Stored data entries:
══════════════════════════════

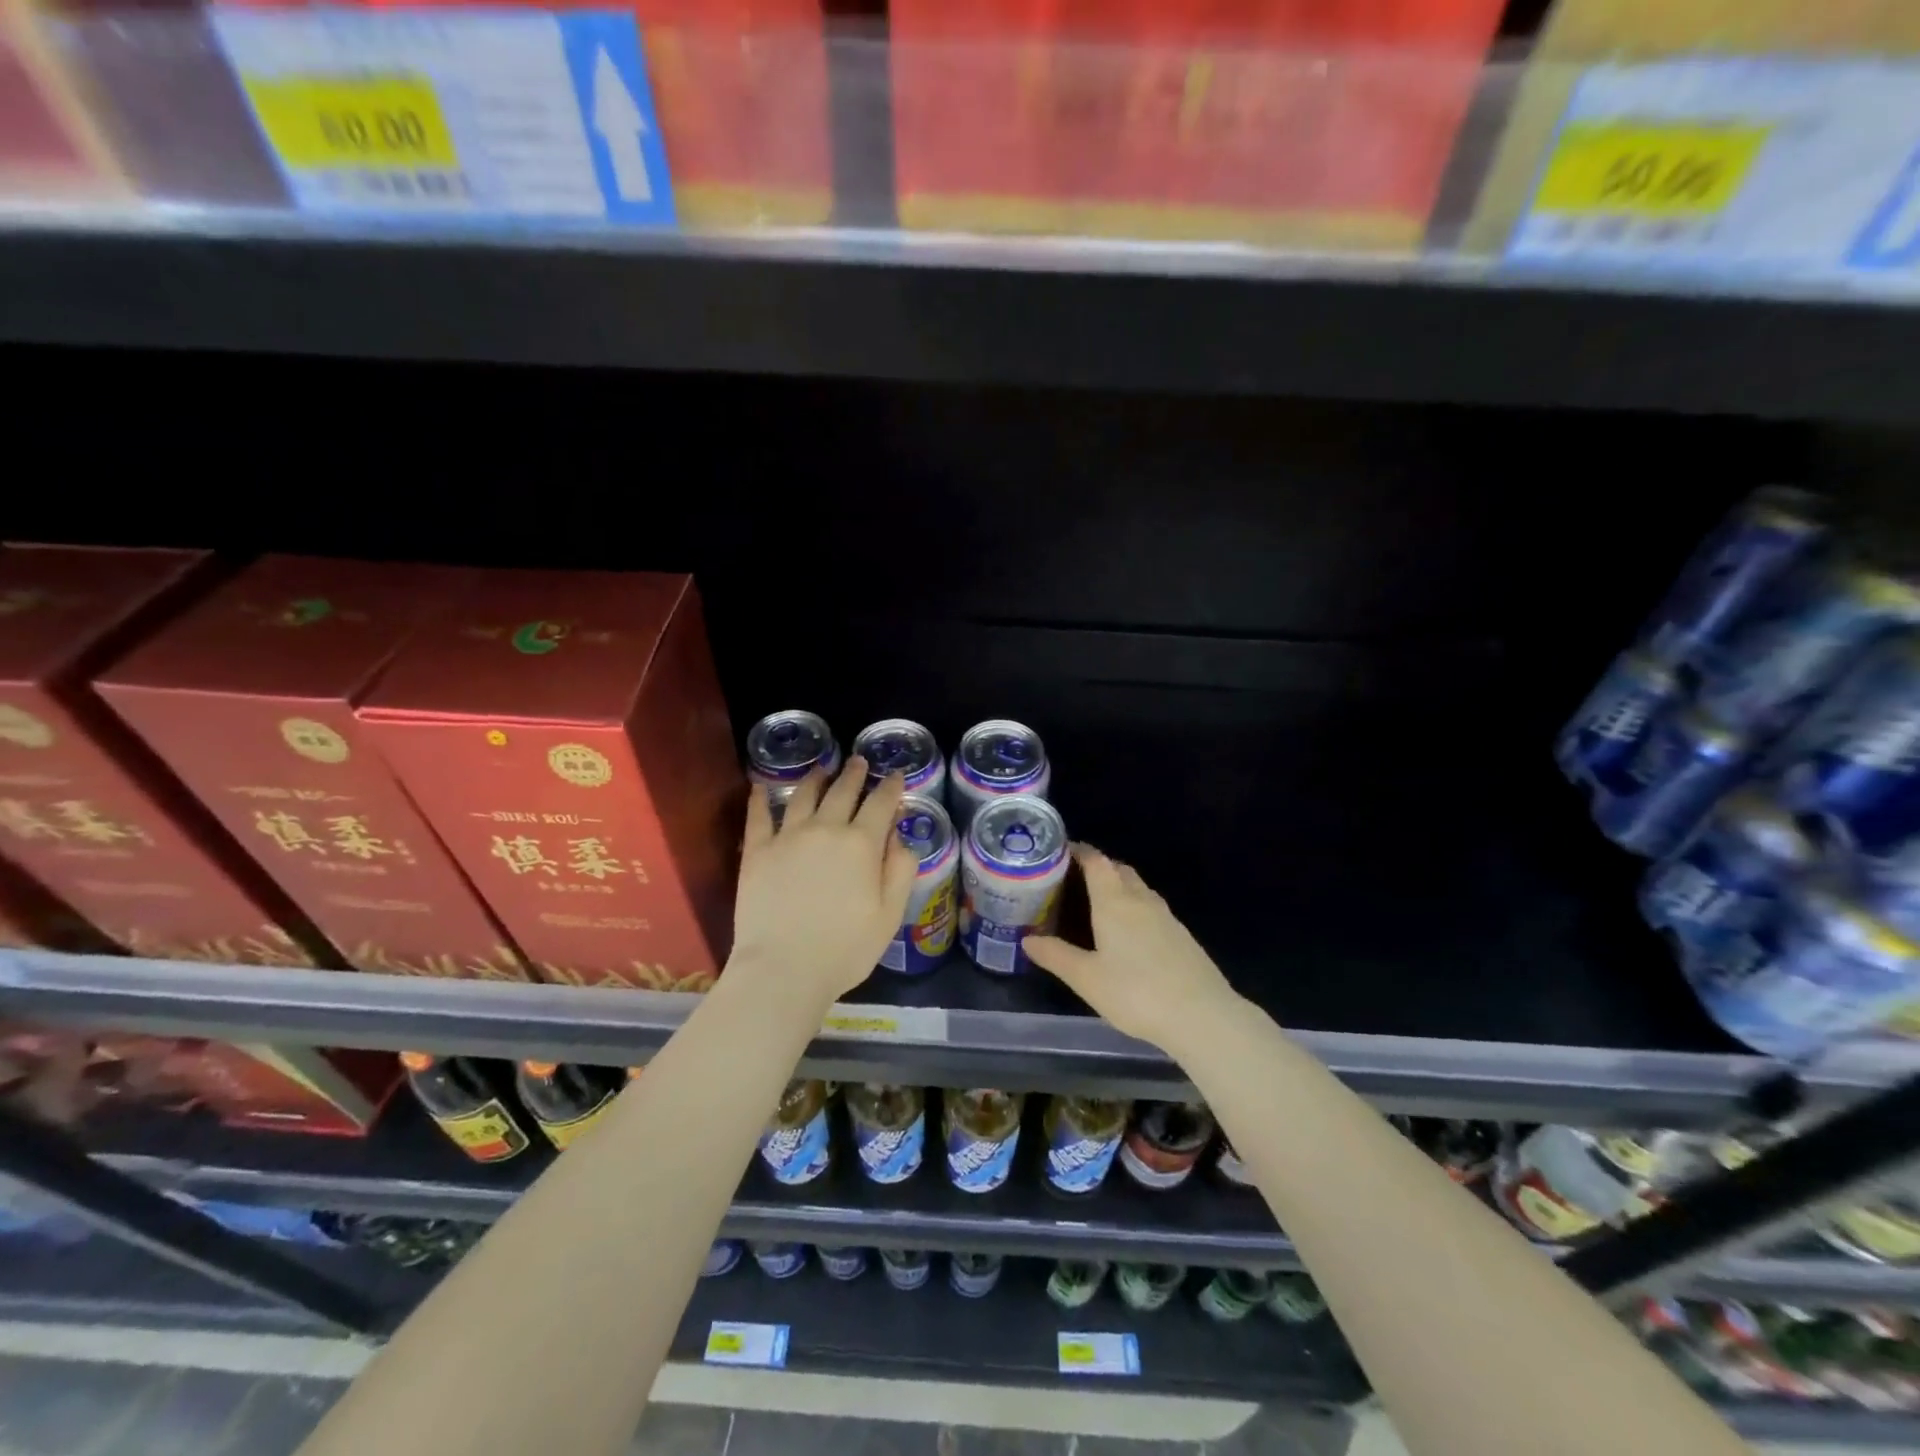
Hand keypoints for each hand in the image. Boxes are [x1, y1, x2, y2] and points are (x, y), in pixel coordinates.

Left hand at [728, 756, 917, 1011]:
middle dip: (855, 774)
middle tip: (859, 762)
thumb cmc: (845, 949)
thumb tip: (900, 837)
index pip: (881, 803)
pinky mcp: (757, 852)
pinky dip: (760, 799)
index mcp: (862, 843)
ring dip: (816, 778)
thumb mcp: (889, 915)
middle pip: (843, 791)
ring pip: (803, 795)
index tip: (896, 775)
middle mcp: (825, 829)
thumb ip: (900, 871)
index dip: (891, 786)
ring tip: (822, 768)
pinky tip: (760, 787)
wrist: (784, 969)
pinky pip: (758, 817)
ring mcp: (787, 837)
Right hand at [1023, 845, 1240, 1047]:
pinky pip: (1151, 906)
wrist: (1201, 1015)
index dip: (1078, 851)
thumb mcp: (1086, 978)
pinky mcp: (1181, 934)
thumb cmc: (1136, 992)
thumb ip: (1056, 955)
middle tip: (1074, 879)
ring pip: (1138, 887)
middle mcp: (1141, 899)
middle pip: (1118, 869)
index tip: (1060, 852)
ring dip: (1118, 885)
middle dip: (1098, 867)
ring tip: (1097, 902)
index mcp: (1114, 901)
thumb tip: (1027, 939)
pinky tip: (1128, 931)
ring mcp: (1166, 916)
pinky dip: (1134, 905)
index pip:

══════════════════════════════

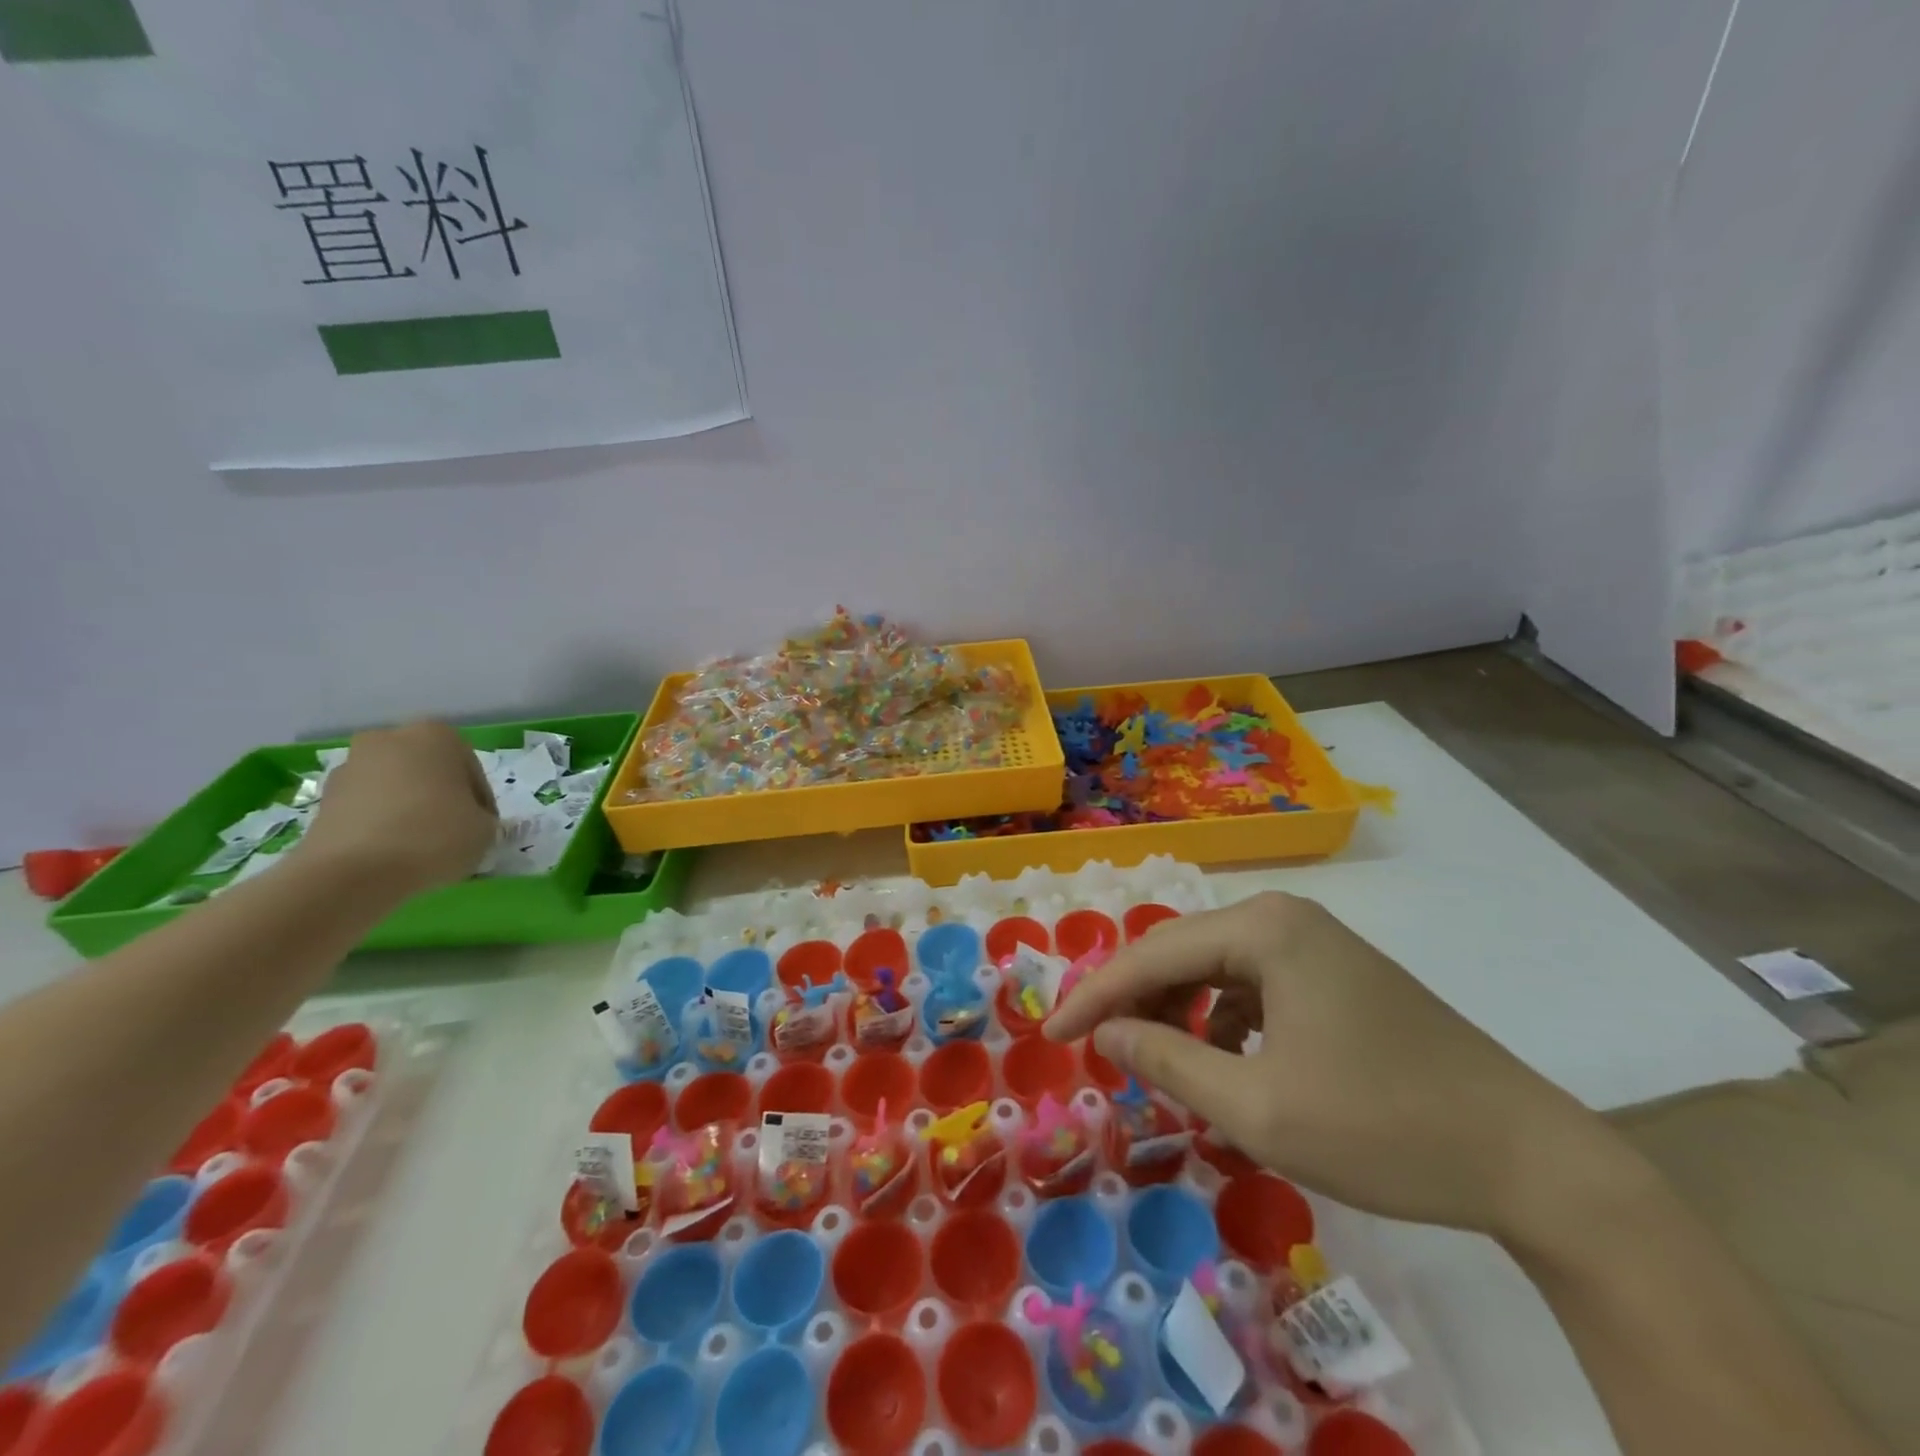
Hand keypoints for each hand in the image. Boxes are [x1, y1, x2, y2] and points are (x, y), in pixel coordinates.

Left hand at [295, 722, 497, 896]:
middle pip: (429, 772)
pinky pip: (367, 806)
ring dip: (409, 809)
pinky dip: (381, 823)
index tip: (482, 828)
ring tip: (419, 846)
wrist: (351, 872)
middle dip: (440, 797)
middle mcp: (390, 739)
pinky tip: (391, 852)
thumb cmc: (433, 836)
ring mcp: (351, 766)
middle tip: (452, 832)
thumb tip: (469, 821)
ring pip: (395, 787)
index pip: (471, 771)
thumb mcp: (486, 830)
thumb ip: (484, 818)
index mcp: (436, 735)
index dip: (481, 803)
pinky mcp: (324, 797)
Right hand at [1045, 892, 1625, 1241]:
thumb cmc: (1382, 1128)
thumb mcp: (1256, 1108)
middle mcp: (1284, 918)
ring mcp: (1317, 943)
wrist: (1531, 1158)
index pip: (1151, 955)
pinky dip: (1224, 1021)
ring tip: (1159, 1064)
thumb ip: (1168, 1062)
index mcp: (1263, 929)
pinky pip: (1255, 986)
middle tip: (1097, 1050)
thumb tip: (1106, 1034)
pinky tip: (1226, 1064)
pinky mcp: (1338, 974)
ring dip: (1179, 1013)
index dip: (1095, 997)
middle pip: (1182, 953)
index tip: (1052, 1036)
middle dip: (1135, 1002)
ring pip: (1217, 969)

══════════════════════════════

** Problem to solve **
Within the data above, the lines from the one with "ring mcp: (1317, 943)" to the one with "ring pip: (1217, 969)" must be repeated exactly; no other line belongs in the answer.

** Result **
ring mcp: (1317, 943)
wrist: (1531, 1158)
index pip: (1151, 955)
pinky dip: (1224, 1021)
ring tip: (1159, 1064)
thumb ip: (1168, 1062)
index mcp: (1263, 929)
pinky pip: (1255, 986)
middle tip: (1097, 1050)
thumb tip: (1106, 1034)
pinky tip: (1226, 1064)
pinky mcp: (1338, 974)
ring dip: (1179, 1013)
index dip: (1095, 997)
middle pip: (1182, 953)
index tip: (1052, 1036)
middle dip: (1135, 1002)
ring pip: (1217, 969)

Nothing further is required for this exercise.